'All subjects that have passed me by. To think that I wasted my time at school on Virgil, when I could have been preparing myself for a life of gainful labour.'

'You're useless to me, then.' He sighed once more, turned round, then slid down the door to sit disconsolately on the ground. The he glanced up.

'The builders haven't shown up,' he said. 'Again. We're two months behind schedule, autumn's come on and the roof's come off. They're impossible. A nightmare. Time is a concept they simply do not understand.'

'This is your house?'

'Palazzo. And no, it's not. I'm an architect. Of sorts. I'm supervising its restoration. I had a choice. This or building a prison in Sunderland. I thought this would be more fun. Wrong, wrong and wrong again. Have you ever felt suicidal?'

A chatty fellow, but I did wish he wasn't sitting on the ground like that. I didn't feel like joining him in the dirt, and it was awkward talking down onto the top of his head. He had fair, sandy hair which already showed signs of thinning on top. A small man, slightly built, but neat of movement and quite engaging in his manner, with a broad mouth and easy, open smile.

'How long have you been waiting?'

'About an hour. Don't know why I bother. They're not going to show up today. I might as well go home.'

'If you could tell me of somewhere to eat, I would be delighted to offer you breakfast, if that would help to ease the pain.'

He jumped up instantly and held out his hand. 'My dear fellow, I take it all back about your being useless. Come along. William Cort by the way, that's my name. Call me William. Call me Cort. Call me whatever you want.'

And he shot off, left down a dark alley, right at the end, across a small square, moving as fast as a ferret. I had barely time to introduce myself before he started talking again. 'Trouble is, I'm stuck here until the place is finished, and at the rate we're going, I might well die of old age before I see England again. I don't reckon they had any idea what sort of condition the place was in when they bought it.'

'They?' I asked, panting a little in my effort to keep up.

'The Albemarles. You know? Albemarle and Crombie?'

I nodded. Had he asked I could have told him the magnitude of the bank's capital, the names and connections of all the directors. It was not a serious challenger to houses like Rothschild or Barings, but it had a reputation as a good solid family bank of the old-fashioned variety. Entirely wrongly, as it turned out; it stopped in '82, and the family was ruined.

'Bought this place without even looking at it and sent me off to do what was necessary.

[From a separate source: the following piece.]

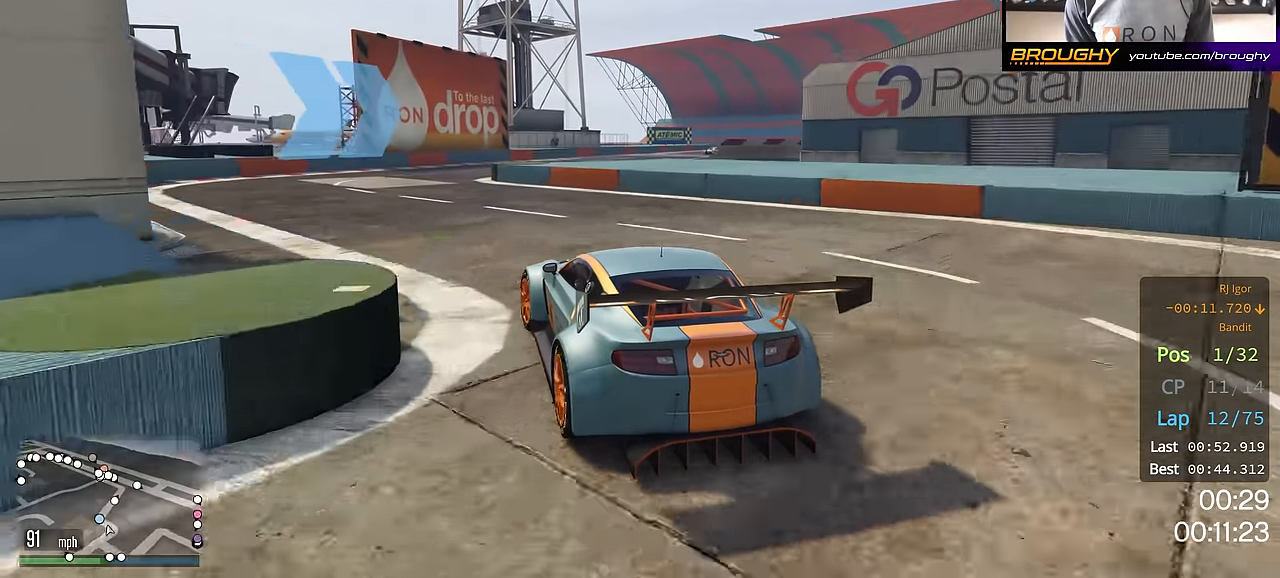
{"buttons": ["R2"], "left_stick": "right", "right_stick": "center", "events": [[16, "left_stick", "center"], [233, "left_stick", "right"], [383, "left_stick", "center"], [450, "left_stick", "right"]]}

Lord only knows what they want it for, but the client is always right. My uncle wants to build their country house, y'see, so he couldn't displease them and say it wasn't a job for us. Besides, it was supposedly good for me. My first solo job. It's enough to make me want to go into the Church.'

'I don't recommend it,' I replied. 'I think you need more patience than you have shown so far.'

'Probably. Doesn't matter anyway. I'm going to die here. I know it.'

'So you are an incurable optimist as well as an architect. I suppose the two go together.'

He didn't answer, but turned into a dank and unwelcoming doorway which I would never have guessed was some sort of public eating place. Inside there were just two tables, one bench to sit on, and no people at all.

'Elegant,' I commented.

He smiled. 'And by far the best eating place around this quarter,' he said. 'I take it you've not been here long?'

'A few hours.'

'Well, then, you will soon discover that the magnificence of the city conceals the utter degradation of the inhabitants. There are few restaurants, and those are poor and hideously expensive. The wine generally tastes like vinegar, the people are lazy and the accommodation horribly overpriced and uncomfortable. I long for a good piece of roast beef sometimes.'

'Venice seems to have won a place in your heart, then.'

He laughed. 'It has. No, I mean it. I can complain about it for hours, list all its faults in relentless detail, grumble incessantly about every facet of life here. But, as you notice, I have come to love the place.'

'Why?'

'Ah, it is magic.' His eyes lit up with something of a twinkle. 'That's all I can say. I think it is probably something to do with the light. Which you have not yet witnessed, so there is no point in trying to persuade you. In a short while – tomorrow maybe, when the weather picks up, maybe this evening – you will see.'

'Maybe so. But in the meantime, I'd like some breakfast.'

'Ah, yes. I'll see what I can do.' And he disappeared into a back room, from which there came, after a while, the sound of banging pots and shouting.

'All sorted,' he said cheerfully when he returned. 'But they were quite reluctant to serve us. You have to plead with them. Luckily, I come here quite often, and so do the builders. When they show up.'

The thought put him into a mood of melancholy again.

'Do they often do this to you?' I asked.